Archive for the ‘potatoes’ Category

Hoarding

Saturday, November 7th, 2009

The market is ending next week so I went up and bought 25 pounds of potatoes. And we don’t even eat many potatoes. But everyone is out blowing leaves around on this beautiful fall morning, my amish Covered Bridge Farm friends are giving out free samples of their incredible eggnog and I got worried about having enough potatoes to last through the winter. Plus they were seconds so they were less than fifty cents a pound. Still…. well, it should be interesting to see how many I have left at the end of the winter.

I also bought a lovely whole duck and some short ribs. The hardest part about getting through the winter is worrying about getting good, local meat but it turns out the beef guy will deliver to Crocker Park once a month. If I plan accordingly, that ought to work out just fine.

Meantime, it is a lovely, warm fall day and the entire neighborhood is out attacking the leaves with their loud blowers; the town leaf-sucker is out and it is general mayhem. You’d think leaves were a scourge or something! It’s a little disturbing. I took a quiet walk through the woods this morning and crunched through the leaves — in their place, ready to crackle with frost and turn sodden after thaws. Making warm, fresh earth. And then there are all these poor suburban leaves, blown to the curb. It’s so loud out there, one really would prefer to stay inside — even on such a pretty day.

A Tale of Two Gratins

Tuesday, March 25th, 2008

My sister is in Paris for the year. I love saying that. It makes me feel very glamorous (imagine how she feels!). She is ensconced with her husband, Wes, in a tiny, lovely place just off Place de la Nation. They go to market and buy beautiful, fresh eggs and chickens. Wes buys a baguette every day. Sometimes he gets overexcited and buys two.

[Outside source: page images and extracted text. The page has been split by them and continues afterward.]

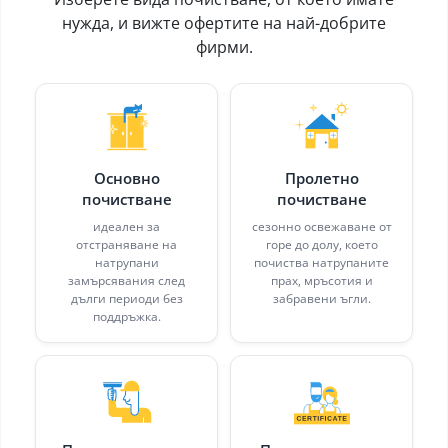
нужда, и вижте офертите на най-добрите
фирми.
Основно
Пролетно
почистване
почистване
идеален за
сезонно освежаване от
отстраняване на
горе до долу, което
натрупани
почиства натрупаните
замърсявания след
прах, мръсотия и
дълги периоди без
забравени ъгли.
поддръжка.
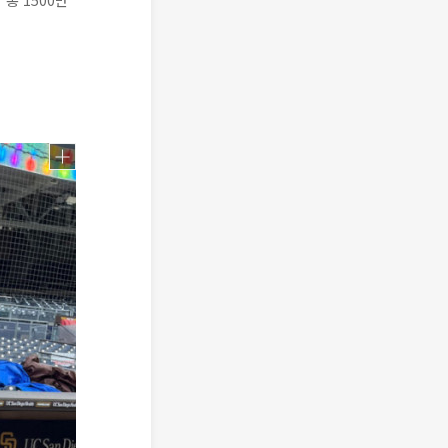
총 1500만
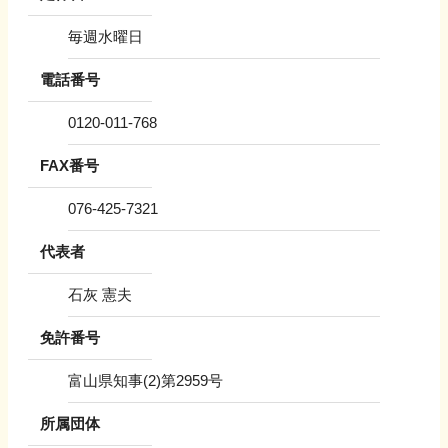
毎週水曜日
電話番号
0120-011-768
FAX番号
076-425-7321
代表者
石灰 憲夫
免許番号
富山県知事(2)第2959号
所属団体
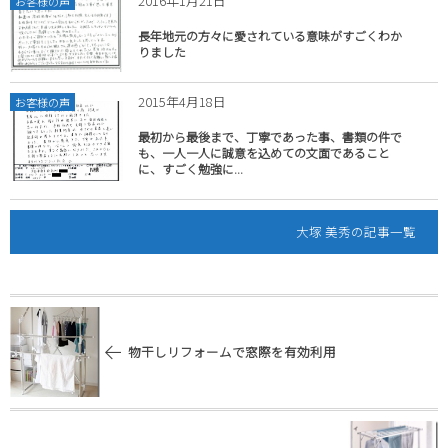
2016年1月21日
お客様の声
長年地元の方々に愛されている意味がすごくわか
りました
2015年4月18日
お客様の声
最初から最後まで、丁寧であった事、書類の件で
も、一人一人に誠意を込めての文面であること
に、すごく勉強に...
大塚 美秀の記事一覧
物干しリフォームで窓際を有効利用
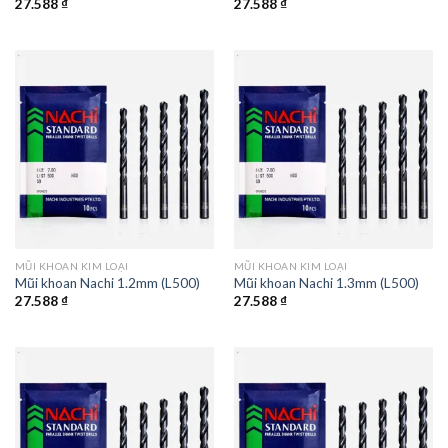
27.588
₫
27.588
₫
MŨI KHOAN KIM LOẠI
MŨI KHOAN KIM LOẠI
Mũi khoan Nachi 1.2mm (L500)
Mũi khoan Nachi 1.3mm (L500)
27.588
₫
27.588
₫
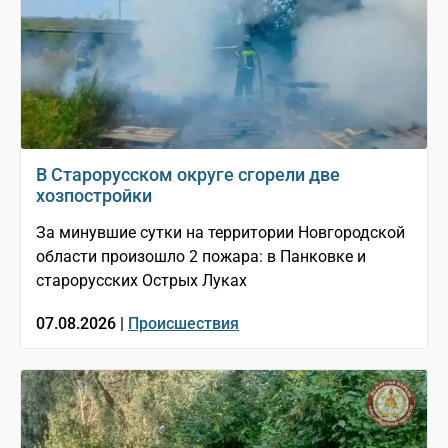
В Старорусском округе сгорели две
хозпостройки
За минувшие сутки на территории Новгородской
области произошло 2 пожара: в Панковке и
старорусских Острых Луках
07.08.2026 |
Происшествия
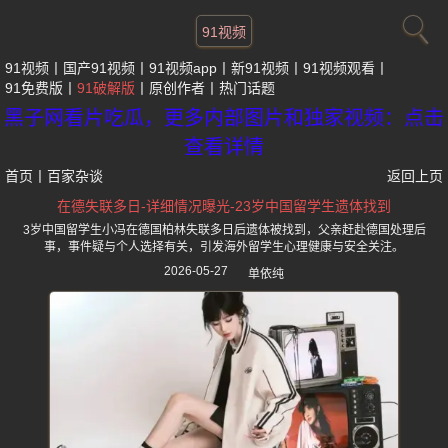
91视频
91视频
国产91视频
91视频app
新91视频
91视频观看
91免费版
91破解版
原创作者
热门话题
黑子网看片吃瓜，更多内部图片和独家视频：点击
查看详情
首页
丨
百家杂谈
返回上页
在德失联多日-详细情况曝光-23岁中国留学生遗体找到
3岁中国留学生小冯在德国柏林失联多日后遗体被找到，父亲赶赴德国处理后
事，事件疑与个人选择有关，引发海外留学生心理健康与安全关注。
2026-05-27
单依纯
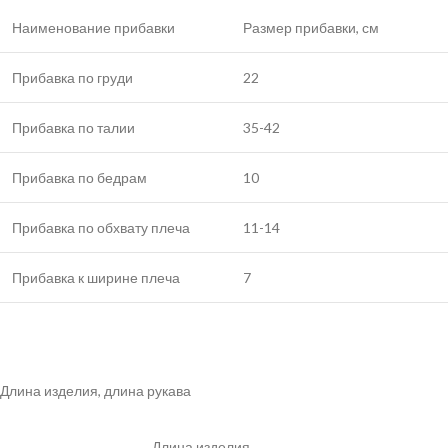
Наименование прибавки
Размер прибавки, см
Прибавка по груди
22
Прибавка по талии
35-42
Прибавка по бедрам
10
Прибавка по обхвату плеча
11-14
Прибавка к ширине плеча
7
Длина изделия, длина рукава
Длина изделия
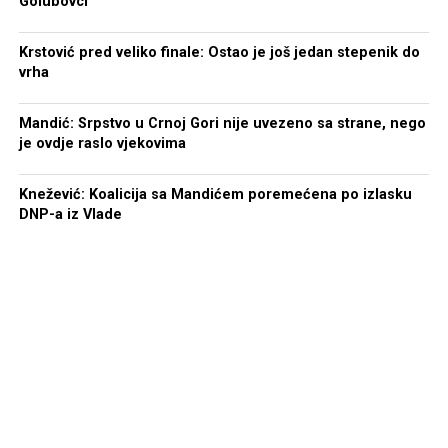
Golubovci
Krstović pred veliko finale: Ostao je još jedan stepenik do
vrha
Mandić: Srpstvo u Crnoj Gori nije uvezeno sa strane, nego
je ovdje raslo vjekovima
Knežević: Koalicija sa Mandićem poremećena po izlasku
DNP-a iz Vlade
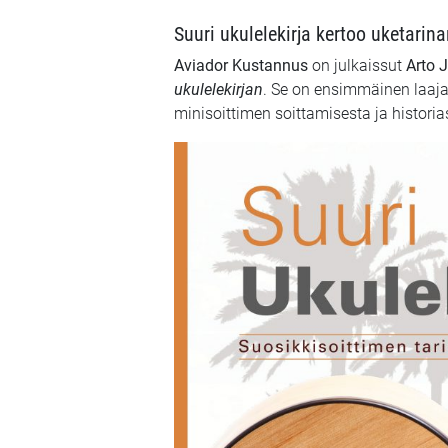
Suuri ukulelekirja kertoo uketarina
Aviador Kustannus
on julkaissut
Arto 
ukulelekirjan
. Se on ensimmäinen laaj
minisoittimen soittamisesta ja historia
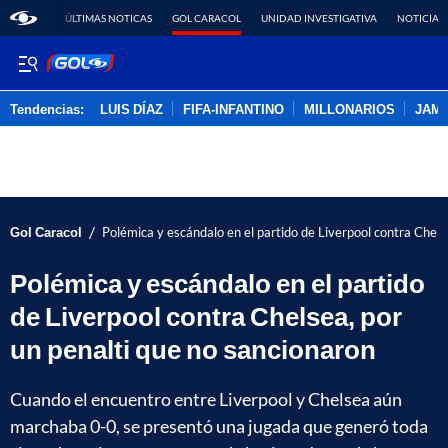
ÚLTIMAS NOTICAS
GOL CARACOL
UNIDAD INVESTIGATIVA
NOTICIAS
Tendencias:
LUIS DÍAZ
FIFA-INFANTINO
MILLONARIOS
JAM
PUBLICIDAD
/
Gol Caracol
Polémica y escándalo en el partido de Liverpool contra Chels
Polémica y escándalo en el partido
de Liverpool contra Chelsea, por
un penalti que no sancionaron
Cuando el encuentro entre Liverpool y Chelsea aún
marchaba 0-0, se presentó una jugada que generó toda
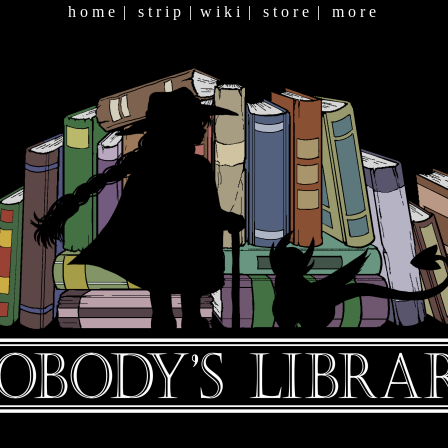
h o m e
|
s t r i p
|
w i k i
|
s t o r e
|
m o r e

Anyway, my sister and I skype with our video cameras and it’s almost like being together. Luckily Susanna and Wes love food as much as we do (actually, maybe more). They called us from their Paris dining room to our Finger Lake kitchen and told us about their Easter meal. It would involve Maigrets of duck and a gratin and white asparagus. I was on the prowl for a gratin recipe and asked Susanna for it. But she thought she might make it first and then give it to me so I could post it. She was making a gratin based on the Union Square Cafe’s potato and gruyere gratin but was improvising because she didn’t bring her Union Square Cookbook with her to Paris. Note: this is a woman who packed so light she only brought one pair of earrings with her. She has reported in a later email that it turned out splendidly. The Union Square cafe’s original calls for 3 cups of heavy cream (ouch!). Susanna made hers with half cream and half whole milk. Much more reasonable, I say.

In any case, here is her version — complete with her narration.

Of course, I became obsessed with making a gratin of my own for our easter dinner. Our main course was going to be salmon with riesling butter sauce but Wegman’s had only farmed salmon and I couldn’t do it. So, I substituted halibut. It was terrific but I am getting sidetracked. The gratin I found on epicurious is made with mascarpone and dried porcini. I had to substitute dried portabellos because there had been a run on porcini (only at Wegman’s, I tell you). It ended up being a wonderful combination of the earthy mushrooms, the unctuous mascarpone, garlic, cream sauce and the tanginess of a very good parmigianno reggiano grated over all. Here is that one.

Easter evening came and even though we were time zones apart and by the time I was tucking into my gratin, seester was sound asleep in her cozy apartment, I cooked my way past that and thought happily of her while the sky outside darkened enough to show its stars. And those we share too.